Ho
amato il sound dei Saga fin dalla prima volta che li ho ascoltati
tanti anni fa per il loro gusto epico e per le belle melodie e oggi
dopo tanti anni mi trovo a recensire il loro dodicesimo disco in studio
con un po’ di emozione.
Il titolo è abbastanza esplicito: il cerchio si chiude, viene
ripreso un vecchio logo e ritorna Golden Boy, l’insetto che
illustrava le copertine dei primi tre dischi del gruppo. Il perché
alle soglie del nuovo millennio i Saga abbiano voluto tornare agli
inizi della loro prestigiosa carriera costellata da vendite record
e da tournée sold out ci verrà spiegato nell’intervista
ora ci soffermiamo solo sul disco.
Si apre in bellezza con una canzone in pieno stile Saga: tastiere
pulite, chitarra in spolvero e i tipici cori epici. I dieci brani
si susseguono fra momenti elettrici e momenti poetici, quando ci accorgiamo
che il disco è finito sono passati cinquanta minuti in un soffio.

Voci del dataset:

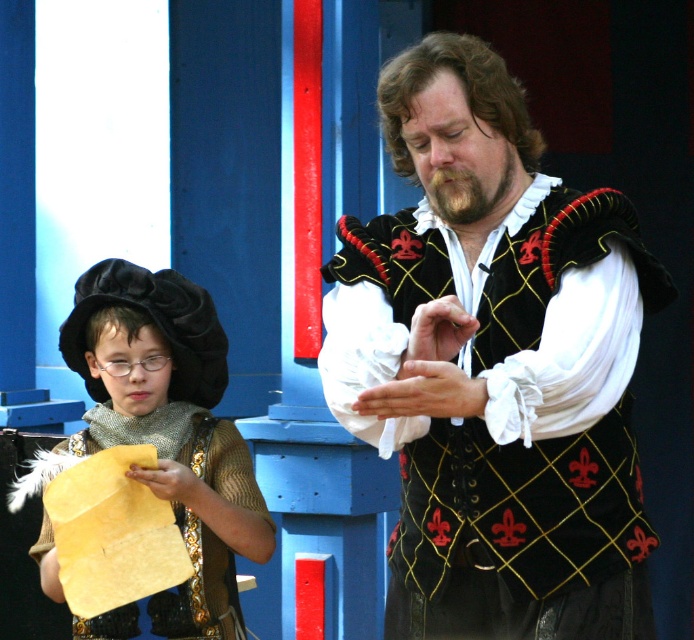
Is the position of black velvet vest at center less distant than that of matte gold paper at left?

That is True.

Is black velvet vest at center further to camera compared to matte gold paper at left?

No, black velvet vest at center is in front of matte gold paper at left.

Between point (509, 253) and point (212, 433), which one is positioned behind?

Positioned behind is point (212, 433).

The height and width of the screenshot is (640, 694). In order to click on black velvet vest at center in this screenshot , I will do `click(496, 365)`.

Cosa si chiede:
A: Ricopia dalla recensione dei Saga il tratto che va da "Il titolo è" fino a "in un soffio.".
B: Riassumi in due frasi la recensione del disco dei Saga.
C: Riprendi la recensione del dodicesimo disco dei Saga e portala avanti a partire dalla sua ultima frase.

Risposte in ordine:
A:
Il titolo è abbastanza esplicito: il cerchio si chiude, viene
ripreso un vecchio logo e ritorna Golden Boy, l’insetto che
illustrava le copertine dei primi tre dischi del gruppo. Il perché
alle soglie del nuovo millennio i Saga abbiano voluto tornare agli
inizi della loro prestigiosa carriera costellata da vendite record
e da tournée sold out ci verrà spiegato nell’intervista
ora ci soffermiamo solo sul disco.
Si apre in bellezza con una canzone in pieno stile Saga: tastiere
pulite, chitarra in spolvero e i tipici cori epici. I dieci brani
si susseguono fra momenti elettrici e momenti poetici, quando ci accorgiamo
che il disco è finito sono passati cinquanta minuti in un soffio.

B: La recensione presenta con emozione il dodicesimo disco in studio dei Saga, il cui titolo indica la chiusura di un cerchio con il ritorno di un vecchio logo e di Golden Boy, l'insetto delle copertine dei primi tre dischi. Il disco si apre con un brano in pieno stile Saga, e i suoi dieci pezzi alternano momenti elettrici e poetici, tanto che i cinquanta minuti passano in un soffio.

C:
Non ci sono cali di ispirazione, sembra davvero che il gruppo abbia
saputo compiere il miracolo di incidere un disco fresco come se fosse
agli inizi della carriera e senza dare l’impressione di avere
confezionato una minestra riscaldata, scusate se è poco.
Voglio anche sottolineare come il gruppo abbia dalla sua un chitarrista
straordinario e fantasioso che sa arricchire i brani con virtuosismi
mai scontati o prevedibili. Il cantante d’altra parte è
molto ispirato e sembra che per lui il tempo non scorra.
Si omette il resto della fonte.